И тут же пожалел о своих словах, потому что Утц ужасно смутился. Он заморгал узкими глазками с таким видом, словно надеялся, что ослышался. Орлик взмахнул своими клешнями и зашелся хриплым гоготом.

– Ха! Ха! – надрывался он. – «Сrap à la juive»… Мой друг, мистер Утц, собрался есть «crap à la juive»!

Я испугался, что Утц уйдет, но он, поборов смущение, заказал суп и «Carpe meunière»[26]. Пойдя по пути наименьшего сопротивления, я заказал то же самое. Орлик хрипло пробасил: «Нет. Нет. Я возьму “Сrap à la juive”!»

– Что-нибудь еще? – спросил официант.

– Ничего, – отрубил Орлик, – только «Сrap».

Я попытался расспросить Утца о его коллекции. Он вжал голову в плечи и сказал безучастным голосом:

– Между прочим, д-р Орлик тоже коллекционер. Он коллекционирует мух.

– Мух?

– Мух, – подтвердил Орлик.

Я мысленно нарисовал себе картину его жилища: неубранная постель, пепельница, набитая окурками, кипы пожелтевших газет и журналов, микроскоп, банки с эфиром и застекленные стеллажи с мухами из разных уголков земного шара, каждый экземпляр на отдельной булавке. Я сказал, что видел в Бразилии очень красивых стрекоз.

– Стрекоз? – скривился Орлик. – Не интересуюсь. Объект моего исследования – Musca domest ica.

– Иначе говоря, обычная домашняя муха?

– Именно так.

– А скажи-ка, – снова перебил Утц, – в какой день Бог сотворил муху? В пятый? Или в шестой?

– Сколько раз тебе говорить? – загремел Орлик. – Мухам сто девяно-сто миллионов лет! А ты все толкуешь о каких-то днях!

– Н-да, это серьезно, – глубокомысленно протянул Утц.

На скатерть, рядом с каплей супа, которую нечаянно уронил с половника официант, опустилась муха. Орлик молниеносным движением перевернул стакан и накрыл им насекомое. Затем, пододвинув стакан к краю стола, он выхватил из кармана морилку. Еще через миг муха была уже в стакане. Послышалось сердитое жужжание, потом – тишина. Достав лупу, Орлик осмотрел свою жертву.

– Забавный экземпляр, – сказал он. – По всей вероятности, вывелась на здешней кухне. Я спрошу… – Нет, не спросишь.

– Спрошу. Обязательно спрошу.

– Ни в коем случае.

– А откуда, – полюбопытствовал я, – у вас этот интерес к мухам?

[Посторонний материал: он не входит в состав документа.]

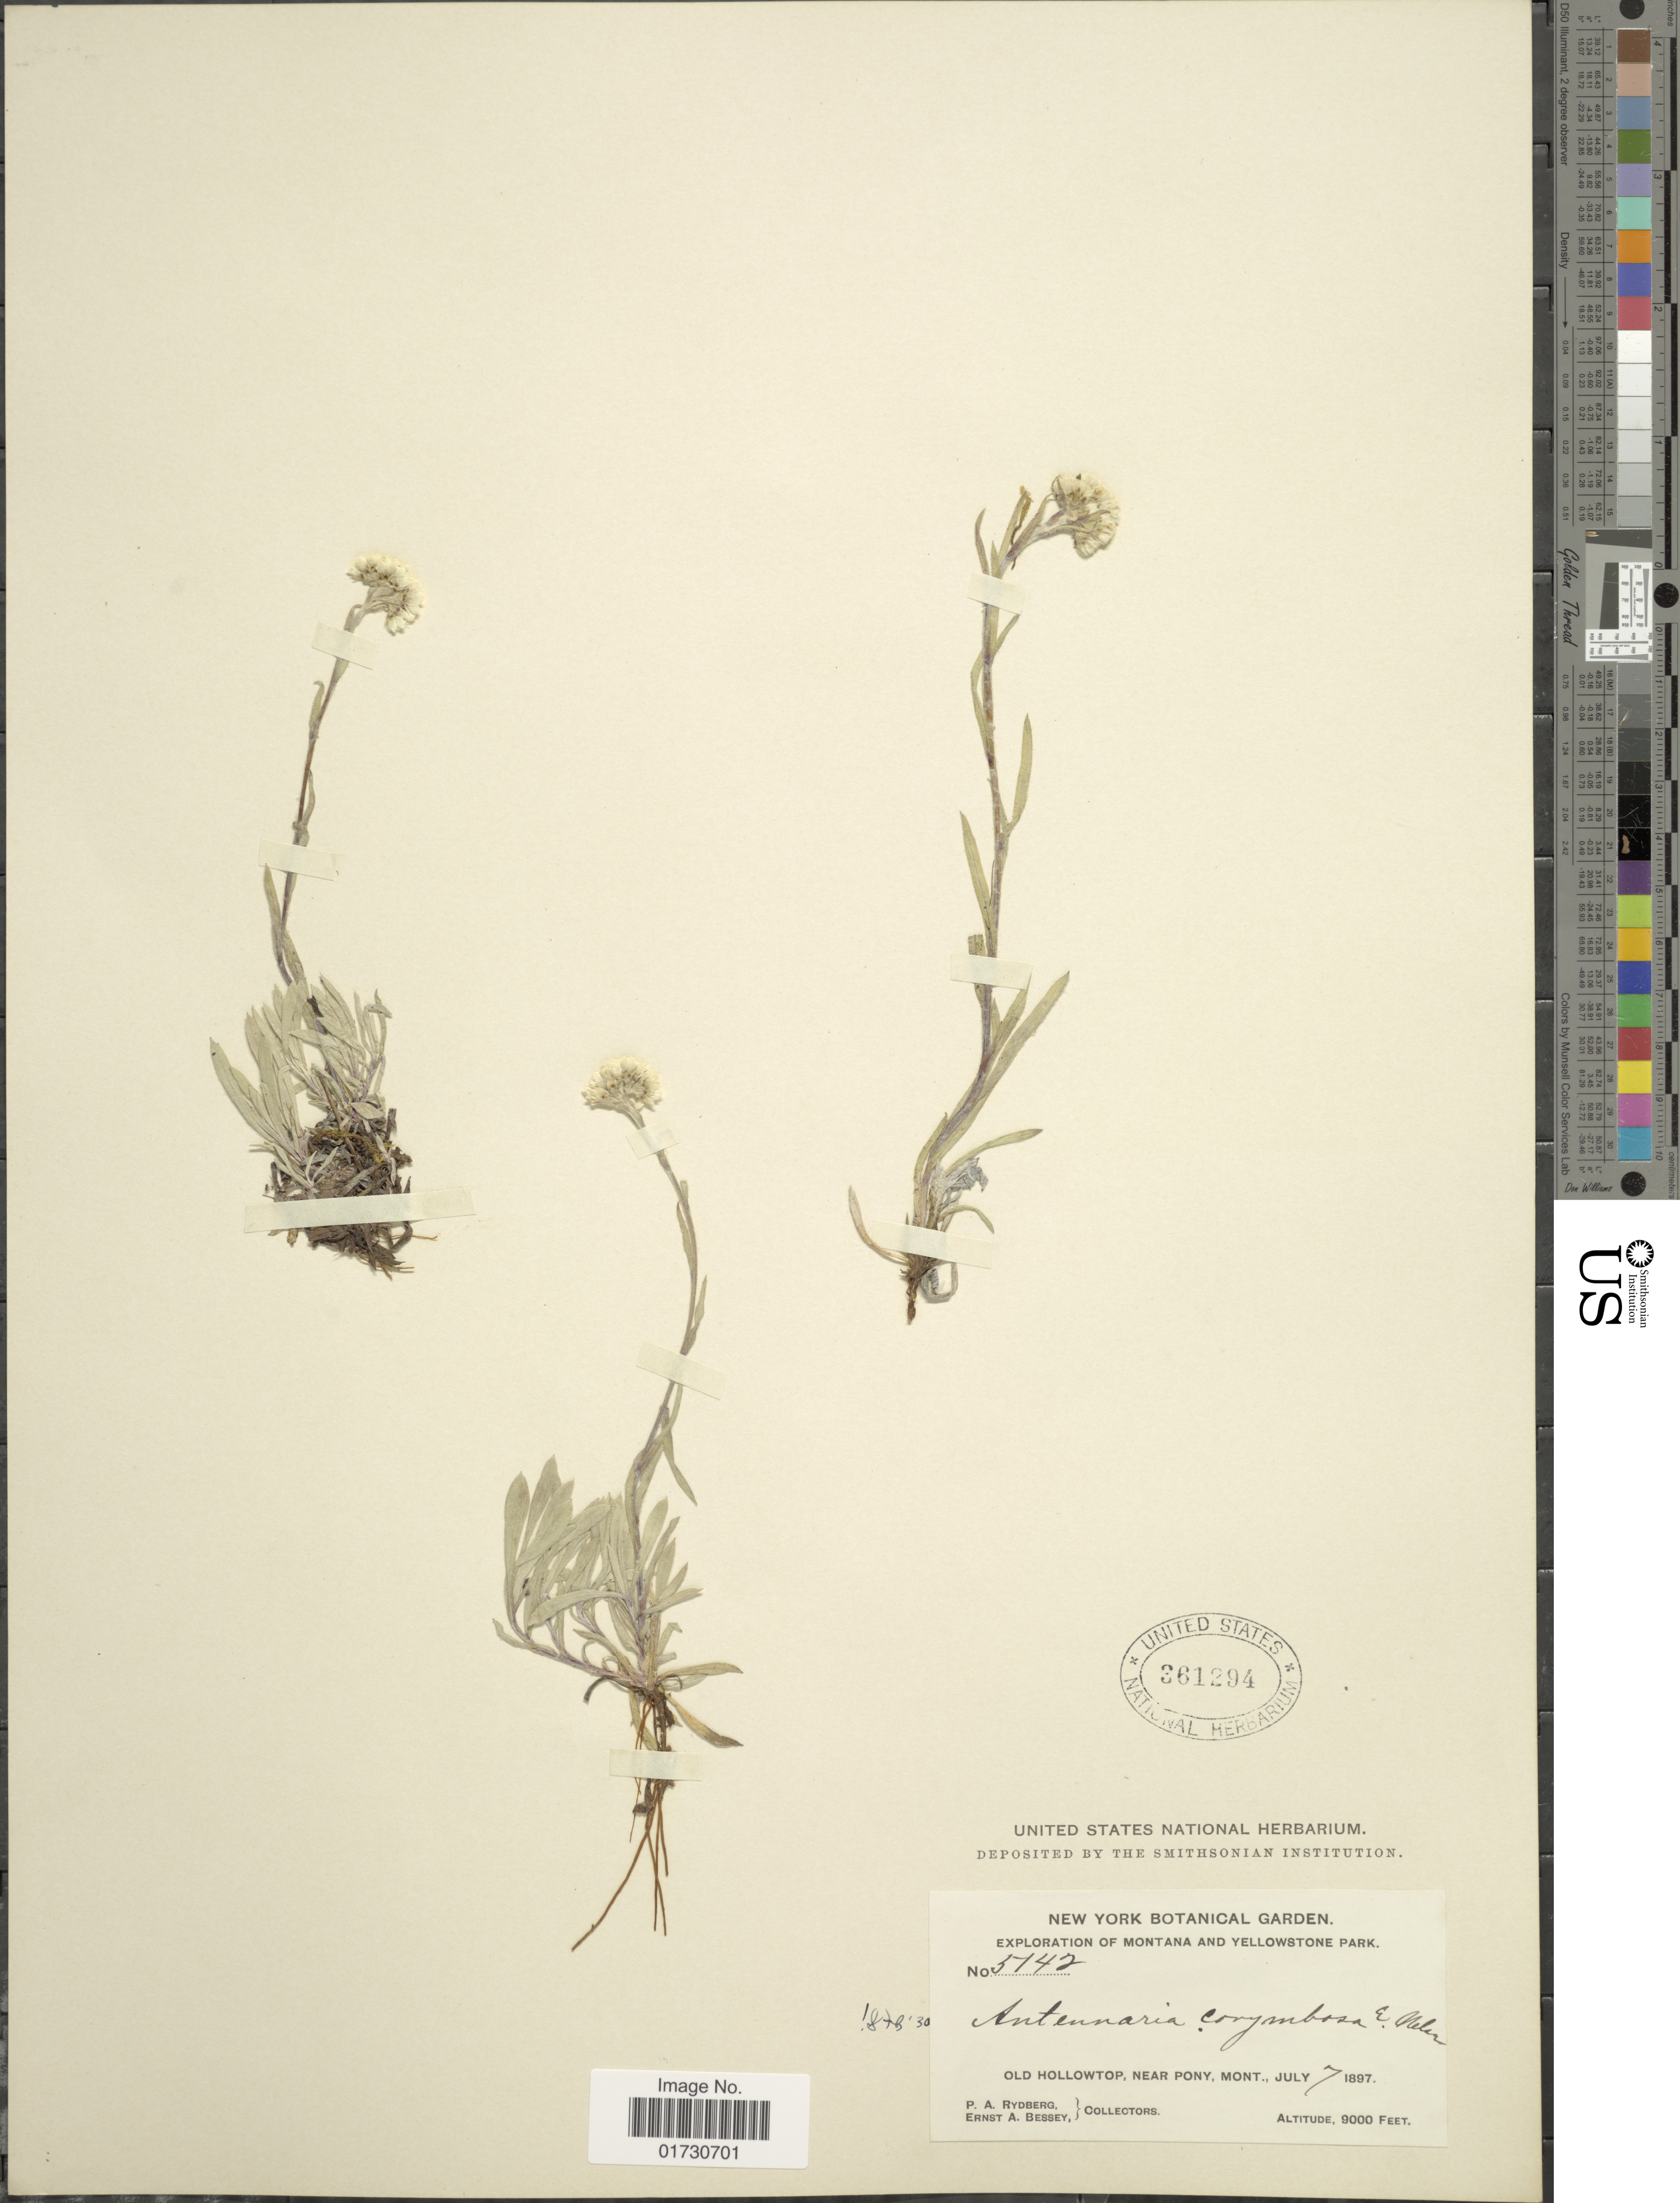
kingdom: Plantae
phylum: Tracheophyta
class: Magnoliopsida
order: Asterales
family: Asteraceae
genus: Antennaria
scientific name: Antennaria corymbosa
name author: E.E. Nelson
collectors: P. A. Rydberg & E. A. Bessey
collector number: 5142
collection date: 1897-07-07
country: United States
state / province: Montana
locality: Montana and Yellowstone Park, Old Hollowtop, Near Pony, Mont.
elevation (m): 2743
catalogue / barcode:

Выковыривая из бороды рыбьи косточки, Орлик рассказал, что последние тридцать лет изучает некоторые аспекты жизнедеятельности шерстяного мамонта. Он многократно бывал в полевых экспедициях в сибирской тундре, где время от времени находят мамонтов в вечной мерзлоте. Кульминацией его научной деятельности – хотя из скромности он предпочитает об этом не говорить – стал труд на соискание магистерской степени «Мамонт и его паразиты». Но еще до публикации этой работы он осознал необходимость изучения насекомых.

– Я решил сосредоточиться на Musca domest ica, – сообщил он, – чей ареал обитания не выходит за пределы Большой Праги.

Подобно тому как его друг, мистер Утц, без труда определяет, из какой именно белой глины – колдицкой или эрзгебиргской – изготовлено то или иное изделие мейсенской мануфактуры, он, Орлик, во всяком случае по его собственным словам, взглянув в микроскоп на переливчатую перепонку мушиного крыла, мог безошибочно указать, на какой из многочисленных помоек, окаймляющих столицу Чехословакии, эта муха вывелась.

Он признался, что в свое время его просто потрясла живучесть мухи. Следуя тогдашней моде, коллеги-энтомологи – особенно члены Компартии – восхищались общественными насекомыми: муравьями, пчелами, осами и другими разновидностями перепончатокрылых, живущими в организованных сообществах.

– А муха, – заявил Орлик, – анархист.

– Тише! – шикнул Утц. – Не произноси этого слова!

– Какого слова?

– Этого.

– Да-да! – Орлик взял октавой выше. – Повторяю: муха – анархист. Индивидуалист. И донжуан.

Четыре партийца, в адрес которых была направлена эта тирада, и ухом не повели – они с нескрываемой нежностью следили за действиями официанта, который как раз в этот момент готовил для них вторую порцию форели, удаляя косточки и снимая голубоватую кожицу.